またしても唐突な言葉にマキナが目をぱちくりさせる。話題が変わったことに驚いているにしては、妙にぽかんとしている。



「“マキナ”って、私の名前ですか?」
「そうだ」
「――わかりました。頑張って作ります、旦那様」



成る程、自分の名を覚えていなかったのも当然か。晴れて自分と大事な夫の名前を思い出したマキナは満足そうに微笑んで、すぐ傍にあるキッチンへと走っていった。











霊子虚構世界で繰り広げられる偽りの学園生活。その中での仮初めの空間。そしてその終わりも刻一刻と近づいていく。

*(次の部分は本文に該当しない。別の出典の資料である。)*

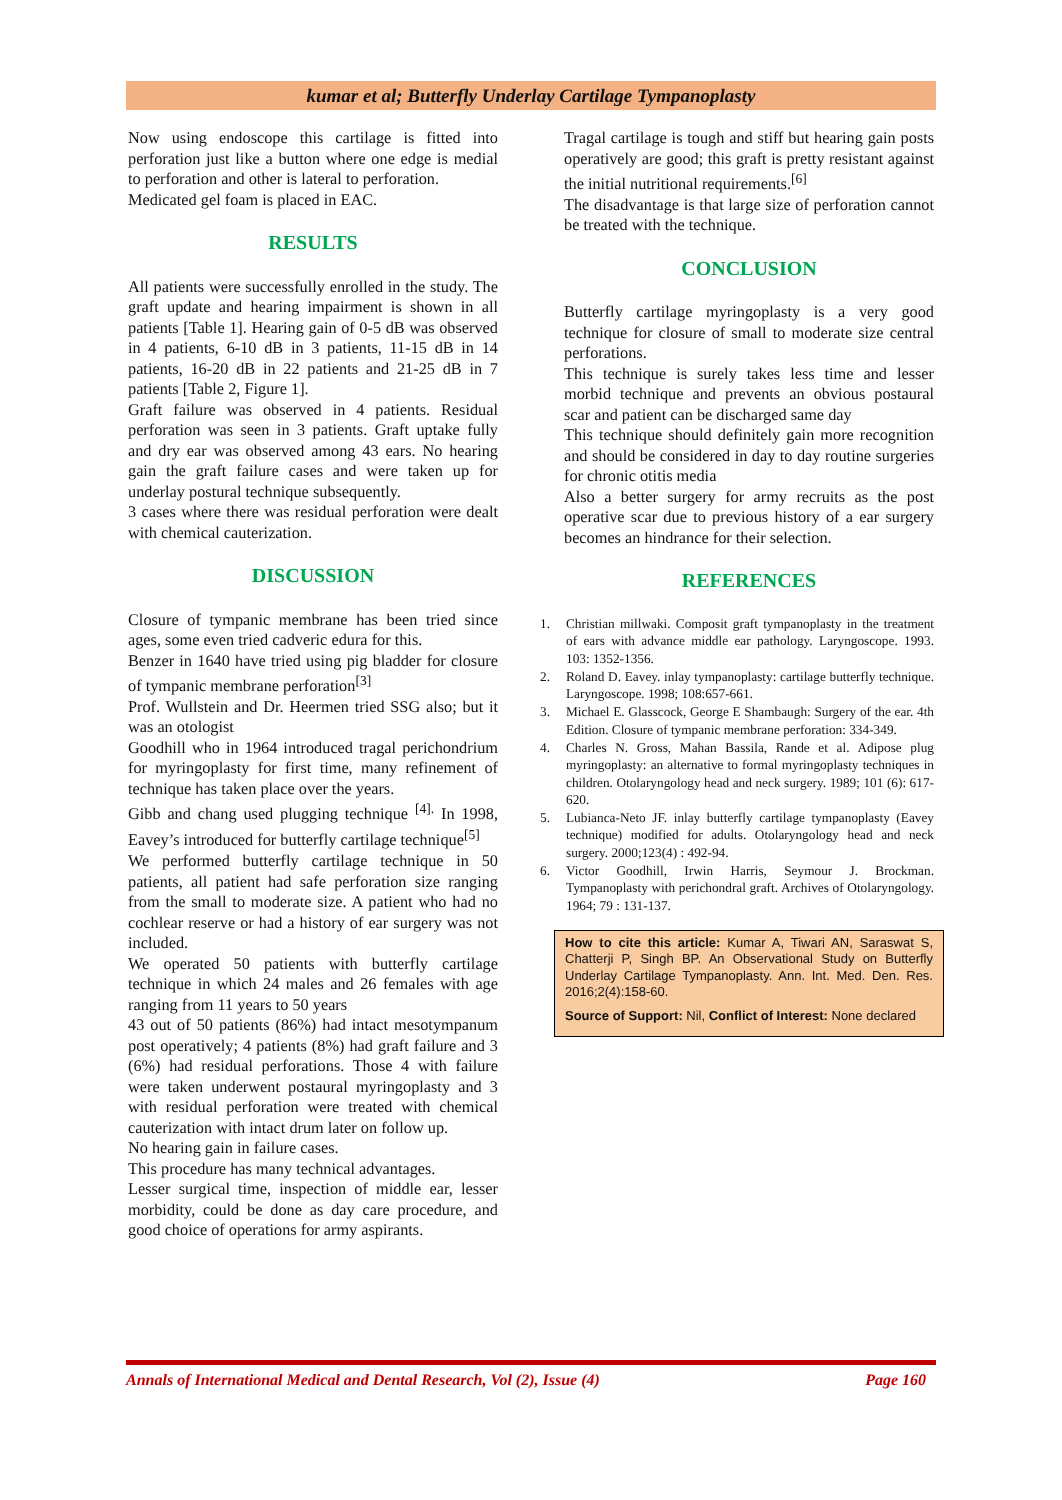kumar et al; Butterfly Underlay Cartilage Tympanoplasty
Now using endoscope this cartilage is fitted into perforation just like a button where one edge is medial to perforation and other is lateral to perforation.
Medicated gel foam is placed in EAC.
RESULTS
All patients were successfully enrolled in the study. The graft update and hearing impairment is shown in all patients [Table 1]. Hearing gain of 0-5 dB was observed in 4 patients, 6-10 dB in 3 patients, 11-15 dB in 14 patients, 16-20 dB in 22 patients and 21-25 dB in 7 patients [Table 2, Figure 1].
Graft failure was observed in 4 patients. Residual perforation was seen in 3 patients. Graft uptake fully and dry ear was observed among 43 ears. No hearing gain the graft failure cases and were taken up for underlay postural technique subsequently.
3 cases where there was residual perforation were dealt with chemical cauterization.
DISCUSSION
Closure of tympanic membrane has been tried since ages, some even tried cadveric edura for this.
Benzer in 1640 have tried using pig bladder for closure of tympanic membrane perforation<sup>[3]</sup>
Prof. Wullstein and Dr. Heermen tried SSG also; but it was an otologist
Goodhill who in 1964 introduced tragal perichondrium for myringoplasty for first time, many refinement of technique has taken place over the years.
Gibb and chang used plugging technique <sup>[4].</sup> In 1998, Eavey’s introduced for butterfly cartilage technique<sup>[5]</sup>
We performed butterfly cartilage technique in 50 patients, all patient had safe perforation size ranging from the small to moderate size. A patient who had no cochlear reserve or had a history of ear surgery was not included.
We operated 50 patients with butterfly cartilage technique in which 24 males and 26 females with age ranging from 11 years to 50 years
43 out of 50 patients (86%) had intact mesotympanum post operatively; 4 patients (8%) had graft failure and 3 (6%) had residual perforations. Those 4 with failure were taken underwent postaural myringoplasty and 3 with residual perforation were treated with chemical cauterization with intact drum later on follow up.
No hearing gain in failure cases.
This procedure has many technical advantages.
Lesser surgical time, inspection of middle ear, lesser morbidity, could be done as day care procedure, and good choice of operations for army aspirants.
Tragal cartilage is tough and stiff but hearing gain posts operatively are good; this graft is pretty resistant against the initial nutritional requirements.<sup>[6]</sup>
The disadvantage is that large size of perforation cannot be treated with the technique.
CONCLUSION
Butterfly cartilage myringoplasty is a very good technique for closure of small to moderate size central perforations.
This technique is surely takes less time and lesser morbid technique and prevents an obvious postaural scar and patient can be discharged same day
This technique should definitely gain more recognition and should be considered in day to day routine surgeries for chronic otitis media
Also a better surgery for army recruits as the post operative scar due to previous history of a ear surgery becomes an hindrance for their selection.
REFERENCES
1. Christian millwaki. Composit graft tympanoplasty in the treatment of ears with advance middle ear pathology. Laryngoscope. 1993. 103: 1352-1356.
2. Roland D. Eavey. inlay tympanoplasty: cartilage butterfly technique. Laryngoscope. 1998; 108:657-661.
3. Michael E. Glasscock, George E Shambaugh: Surgery of the ear. 4th Edition. Closure of tympanic membrane perforation: 334-349.
4. Charles N. Gross, Mahan Bassila, Rande et al. Adipose plug myringoplasty: an alternative to formal myringoplasty techniques in children. Otolaryngology head and neck surgery. 1989; 101 (6): 617-620.
5. Lubianca-Neto JF. inlay butterfly cartilage tympanoplasty (Eavey technique) modified for adults. Otolaryngology head and neck surgery. 2000;123(4) : 492-94.
6. Victor Goodhill, Irwin Harris, Seymour J. Brockman. Tympanoplasty with perichondral graft. Archives of Otolaryngology. 1964; 79 : 131-137.
How to cite this article: Kumar A, Tiwari AN, Saraswat S, Chatterji P, Singh BP. An Observational Study on Butterfly Underlay Cartilage Tympanoplasty. Ann. Int. Med. Den. Res. 2016;2(4):158-60.
Source of Support: Nil, Conflict of Interest: None declared
Annals of International Medical and Dental Research, Vol (2), Issue (4) Page 160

遊びつかれた子供のように…閉じそうになる瞼を、その度に無理やりに開いて、振り払うように頭を横に振っては、何度も瞬きをする。記憶の殆どを損傷するような攻撃を受けたのだ。或いは、SERAPHの自動修復(リカバリ)が強制的に始まっているのかもしれない。何よりそんなマキナには今や、それをレジストするスキルさえ失われているのだ。



「王様……」
「なんだ?」



優しく相槌を打つ、その声がまた余りにもマキナを安堵させるので、マキナを一層眠りへと誘(いざな)う。



「私は――…すごく幸せだったんですね。」



言葉通り、幸せの絶頂にあるかのように微笑んで、そうしてマキナは一度涙を流したのだった。――その姿を見るのは何度目だったか。手の甲で涙を拭ってやり、そのまま後ろへ。髪を撫で梳くようにして首の後ろを支えてやる。気持ちよさそうにしてもう一度微笑み、されるがままに頭を預けたマキナの瞳は最早閉じていた。うわ言のようにぽつり、ぽつりと呟く。



「ごめんなさい……私、もう……起きて…」
「――そうか」



静かに応えて、ギルガメッシュはゆっくりとマキナを抱き寄せた。



「ゆるりと休むがよい。だが…次に目を覚ませば、お前には辛い日々が待っていよう」



その警告のような言葉とは裏腹に、更なる眠りを煽るように、とその後ろ髪を手で梳き続ける。



「マキナよ、これだけは努(ゆめ)忘れるな。」



はい…と、まどろみながらそう呟いたマキナの耳元に…そこから通じて脳へと焼き付けるように、静かに、そして聢と囁く。ゆっくりと紡がれた言葉の意味を、夢現ながらも理解したのだろう。その一言の後に、マキナはまた幸せそうに笑んでは頷いた。